There is a cult-like atmosphere around Barack Obama, which his campaign has carefully and successfully fabricated, which concerns me. The messiah complex. Fainting audience members at rallies. Special Obama flags and an Obama presidential seal. A graphic with the portrayal of the globe and Obama's name on it, which adorns everything from Obama's plane to his street literature. Young school children singing songs praising Obama. Teenagers wearing camouflage outfits and marching in military order chanting Obama's name and the professions he is going to open to them. An Obama world tour, culminating in a speech in Berlin where Obama proclaims we are all citizens of the world. I dare say, this is ominous stuff. [...]

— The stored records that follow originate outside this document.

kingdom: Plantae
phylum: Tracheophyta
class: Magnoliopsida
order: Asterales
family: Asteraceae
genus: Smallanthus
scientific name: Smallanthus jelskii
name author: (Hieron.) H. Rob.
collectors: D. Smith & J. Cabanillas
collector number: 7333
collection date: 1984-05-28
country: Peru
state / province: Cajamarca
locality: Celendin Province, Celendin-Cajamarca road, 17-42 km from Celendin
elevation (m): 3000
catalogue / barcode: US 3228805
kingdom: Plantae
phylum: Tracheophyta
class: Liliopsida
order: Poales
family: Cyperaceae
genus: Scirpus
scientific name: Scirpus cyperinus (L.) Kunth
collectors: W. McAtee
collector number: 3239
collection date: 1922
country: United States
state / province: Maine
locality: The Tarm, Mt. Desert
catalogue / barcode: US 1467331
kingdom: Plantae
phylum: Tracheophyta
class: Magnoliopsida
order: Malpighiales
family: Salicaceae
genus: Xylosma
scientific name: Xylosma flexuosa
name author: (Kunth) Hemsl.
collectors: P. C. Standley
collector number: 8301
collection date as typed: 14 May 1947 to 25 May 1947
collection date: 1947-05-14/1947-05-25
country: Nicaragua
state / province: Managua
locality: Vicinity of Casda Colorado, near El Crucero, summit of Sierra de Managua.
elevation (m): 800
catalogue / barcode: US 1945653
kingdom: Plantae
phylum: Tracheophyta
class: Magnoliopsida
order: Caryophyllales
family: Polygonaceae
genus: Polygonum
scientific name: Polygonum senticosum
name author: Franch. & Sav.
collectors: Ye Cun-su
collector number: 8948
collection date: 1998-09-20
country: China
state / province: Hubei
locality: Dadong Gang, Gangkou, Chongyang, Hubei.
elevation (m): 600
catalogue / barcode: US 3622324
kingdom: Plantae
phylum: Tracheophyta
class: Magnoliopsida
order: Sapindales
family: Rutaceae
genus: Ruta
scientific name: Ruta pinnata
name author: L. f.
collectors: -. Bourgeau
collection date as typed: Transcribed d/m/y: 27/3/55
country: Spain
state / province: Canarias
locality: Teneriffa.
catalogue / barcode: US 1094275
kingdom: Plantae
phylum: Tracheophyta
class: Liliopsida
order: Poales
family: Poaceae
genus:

Obama's appeal to the middle class is an appeal to the "the proletariat," as an infamous philosopher once described it, about which a mythology has been created. Rather than pursue the American Dream, he insists that the American Dream has arbitrary limits, limits Obama would set for the rest of us — today it's $250,000 for businesses and even less for individuals. If the individual dares to succeed beyond the limits set by Obama, he is punished for he's now officially "rich." The value of his physical and intellectual labor must be confiscated in greater amounts for the good of the proletariat (the middle class). And so it is that the middle class, the birth-child of capitalism, is both celebrated and enslaved [...]
And there's some other stuff thrown in there too, stuff about the press, and more stuff about socialism, and we're all going to die, or at least get placed in different tax brackets. With malice!
Sigh. How disappointing -- I went there expecting to see mega-crazy, the kind of crazy that you could take a picture of for posterity, so that fifty years hence you could drag it out of an old shoebox and say "see, grandkids? That's the kind of crazy that crazy people used to aspire to, back in my days. They put strawberry jam in their shoes, and wore hats made out of pastrami, and they danced crazy jigs in the middle of busy intersections. And when they needed a little spending cash, they advised Presidential candidates."
But alas, no. Instead, it's just normal National Review crazy, though admirable in dramatic scope. Poor Mark, good conservative that he is, is intellectually just stumped as to why, after the last eight miserable, no-good, scandal-plagued, war-ridden, economy-melting, soul-crushing, budget-raping, government-butchering years, anyone would possibly be switching sides in this election... and presumes it's because Obama and his campaign have some sort of crazy warlock power that's fooling all these poor dumb used-ta-be-conservatives.
Because there's just no way a popular Democrat would be ahead if the media was doing its job. Or if Katie Couric hadn't asked Sarah Palin mean questions. Or if young people weren't wearing pro-Obama shirts, or Colin Powell still held fast to his own sanity. And it's all because SOCIALISM BOOGA BOOGA BOOGA BOOGA! MARX! STALIN! THEY'RE COMING FOR YOUR STAR WARS COLLECTABLES, TO REDISTRIBUTE THEM TO THE COMMON MASSES! PIRATE FLAPJACKS! KITTENS WITH HOWITZERS! BE VERY AFRAID RIGHT NOW!
It's almost cute. The last refuge of a broken spirit.
(I've not seen the young people in camouflage marching in military formation for Obama, though -- and it is odd that I would have missed such a thing, given that it is being presented as one of the defining characteristics of the scary and militant Obama movement. So I can only presume that Mark, despondent and perhaps slightly tipsy, fell asleep watching the History Channel again.)